One of the plaintiffs was a four year-old, who was apparently on the terrorism watch list when he was seven months old. “Baby Doe” had his boarding pass stamped with the “SSSS” designation, which indicates a person is a “known or suspected terrorist.” Agents subject the baby to extensive searches, pat downs, and chemical tests. All the items in his mother’s bag were searched, including each of his diapers.
The court asked the plaintiffs and defendants to submit briefs outlining how they would like to remedy the constitutional violations.
What the plaintiffs would like is a notice of removal from the terrorism watchlist as well as a legal mechanism that “affords them notice of the reasons and bases for their placement” on the list. They would like a “meaningful opportunity” to contest their inclusion.
Previously, American Muslims prevailed in cases challenging their inclusion on the No Fly List. In 2014, a federal court in Oregon ruled that 13 U.S. citizens had their due process rights violated and forced the government to confirm—for the first time—whether or not particular persons were on the No Fly List or not.
The following year, the government notified four American Muslim men that they were removed from the No Fly List. They sued the government for allegedly placing them on the list because they refused to become FBI informants.
Most lawsuits have revolved around the No Fly List. This lawsuit challenged the wider system of watchlisting people that was largely established after the September 11th attacks, which disproportionately targets American Muslims.
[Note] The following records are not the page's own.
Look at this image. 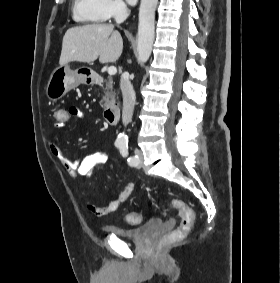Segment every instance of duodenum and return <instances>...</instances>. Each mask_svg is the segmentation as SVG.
Segmentation results:
<instances>
[{"label":"duodenum","mask_w":280,"mask_h":283,"mask_svg":"<svg viewBox=\"0 0 280 283\" xmlns=\"http://www.w3.org/2000/svg\"><path fill=\"white\" fill-rule=\"evenodd\" d=\"M85 81L90 84H102L104 80L96 74H90L85 78ZM103 116L105 121L110 124V125H115L119 121V116H120V110L118 105L113 104L109 107H107L104 112Z\"/></svg>","instance_id":"duodenum-1"}]
</instances>
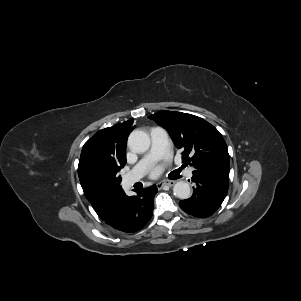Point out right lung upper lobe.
I'll return each instance as SVG.
<instances>
[{"label":"right lung upper lobe","instance_id":"cb5924a9","mask_svg":"<svg viewBox=\"0 0 301 301\" xmlns=\"http://www.w3.org/2000/svg\"><path fill=\"white\" fill-rule=\"evenodd\" d=\"M133 129V120H128L98 131L82 148L78 172L88 163L94 161L110 163L123 168L126 163L127 138ZM119 196L106 204L95 201L89 202L99 217L103 218L111 210Z\"/></svg>","mask_w":301,"mask_h":301}]
</instances>
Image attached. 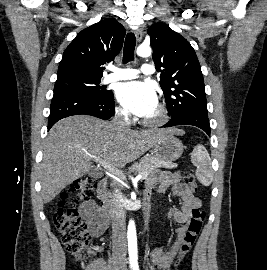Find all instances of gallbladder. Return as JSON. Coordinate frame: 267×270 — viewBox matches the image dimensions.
Here are the masks:
<instances>
[{
    "instance_id": "gallbladder-1",
    "label": "gallbladder",
    "mask_w": 267,
    "mask_h": 270,
    "mask_svg": "<svg viewBox=\"0 0 267 270\" xmlns=\"http://www.w3.org/2000/svg\"><path fill=\"white\" fill-rule=\"evenodd\" d=\"M87 175L91 178H94V179H98V178H101L103 173L98 170V169H93L91 168L88 172H87Z\"/></svg>"
}]
</instances>
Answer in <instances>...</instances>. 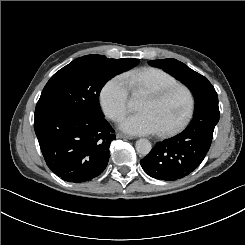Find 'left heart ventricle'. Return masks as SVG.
Wrapping results in <instances>:
<instances>
[{
    "mask_svg": "<svg viewBox=\"0 0 245 245\" xmlns=\"http://www.w3.org/2000/svg\"><path fill=\"white\" fill-rule=\"evenodd\" d=\"M186 105L184 92L177 91L162 102H157L153 96H142L138 111L149 112L161 130L178 121L184 114Z\"/></svg>",
    "mask_w": 245,
    "mask_h": 245,
    "instance_id": "obj_1",
    "label": "left heart ventricle"
}]
</instances>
And the court’s decision built on prior litigation against the lack of due process in the system of placing someone on the No Fly List.
As Abbas concluded, the 23 innocent American Muslims who challenged the government’s decision to place them under “permanent suspicion” courageously demonstrated that “the whole watchlist is illegal. Not a small portion of it, not the way [the government does] it. The whole thing, the entire enterprise,” is, in fact, routinely responsible for rights violations.